Should we be encouraged or discouraged by the op-ed that’s been heard ’round the world?
Until today, Greg Smith was an employee at Goldman Sachs, where he was executive director and head of the firm’s United States equity derivatives business in Europe, the Middle East and Africa. His parting gift to his employer, however, was an article for the New York Times opinion page in which he wrote, “The firm has veered so far from the place I joined right out of college that I can no longer in good conscience say that I identify with what it stands for.”
According to Smith, Goldman Sachs has become all too happy to put its customers last, as long as it can make money. The firm rewards all the wrong things and has lost its soul. “The firm changed the way it thought about leadership,” Smith wrote. “Leadership used to be about ideas, setting an example and doing the right thing. Today, if you make enough money for the firm (and are not currently an ax murderer) you will be promoted into a position of influence.”
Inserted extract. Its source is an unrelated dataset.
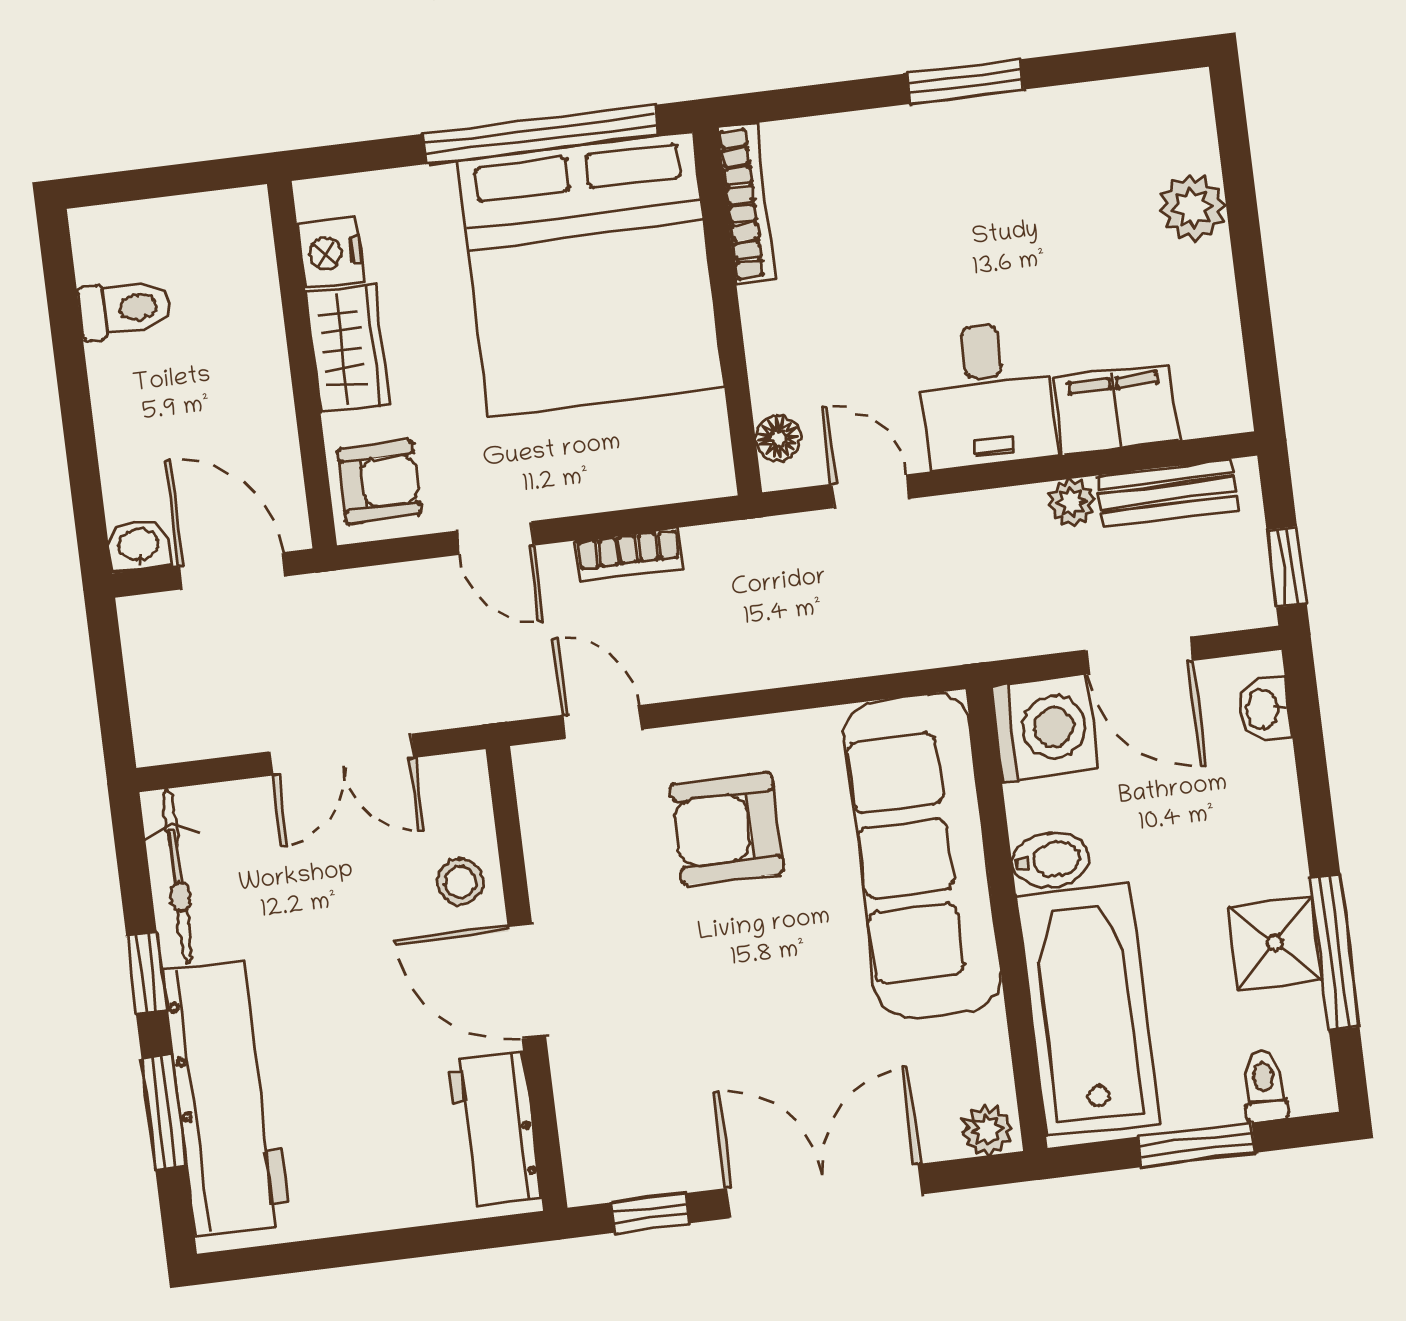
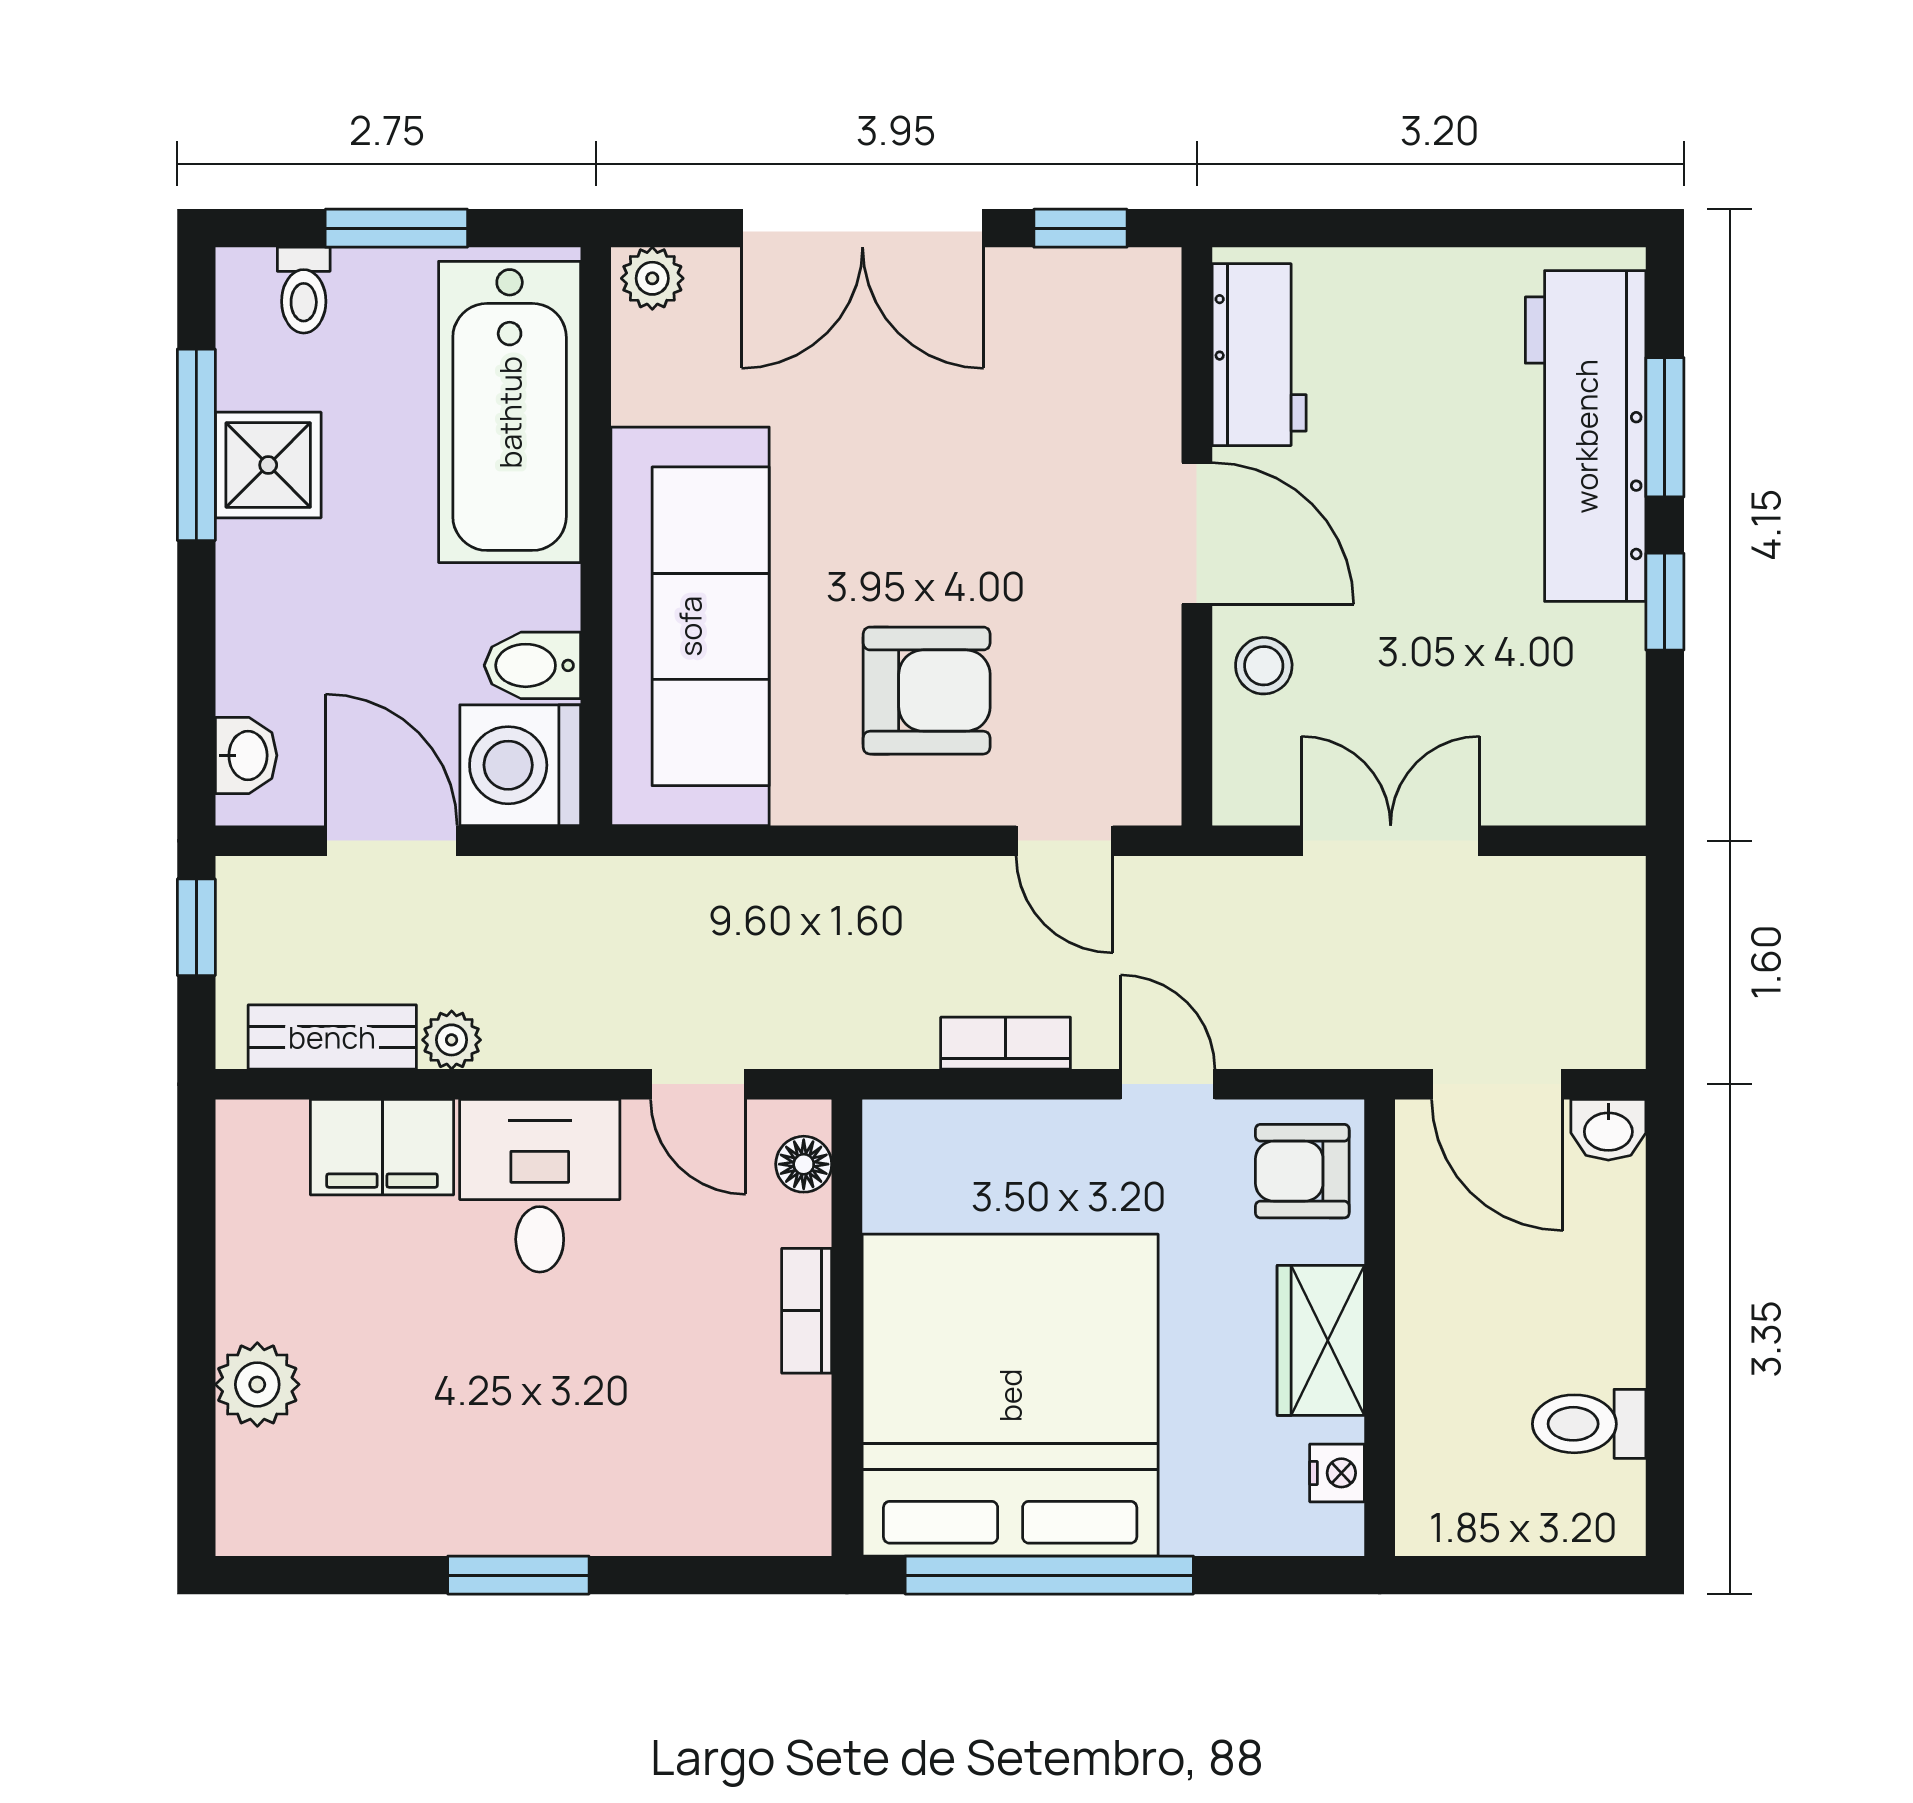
bookcase: (746, 203) -> (807, 1311), moved, width x0.64
nightstand: (330, 253) -> (1337, 1473), width x0.72, depth x0.74
bidet: (1051, 860) -> (532, 665), moved
bicycle: (178, 876) -> (1611, 717), removed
The good news, perhaps, is that companies behaving irresponsibly will see their employees leave, at least sometimes and at least eventually. The bad news is that Wall Street’s mindset and behavior may be as bad as many of us fear.
We’ve written before (more than once) about what Peter Drucker had to say about integrity. However, he wrote about it so often, considering it to be of such fundamental importance, that we could cite him time after time and never use the same quotation twice. Drucker didn’t bring up integrity as an exhortation. It was a building block upon which success had to rest—or else failure was assured.
“By themselves, character and integrity do not accomplish anything,” Drucker wrote in The Effective Executive. “But their absence faults everything else.”
Character was not something any leader could “fool people about,” Drucker noted in The Practice of Management. “The men with whom a man works, and especially his subordinates, know in a few weeks whether he has integrity or not. They may forgive a man a great deal: incompetence, ignorance, insecurity or bad manners. But they will not forgive him lack of integrity. Nor will they forgive higher management for choosing him.”
Which is why, in the end, Greg Smith couldn’t forgive Goldman Sachs.
What do you think? What effect, if any, will Smith’s outcry have?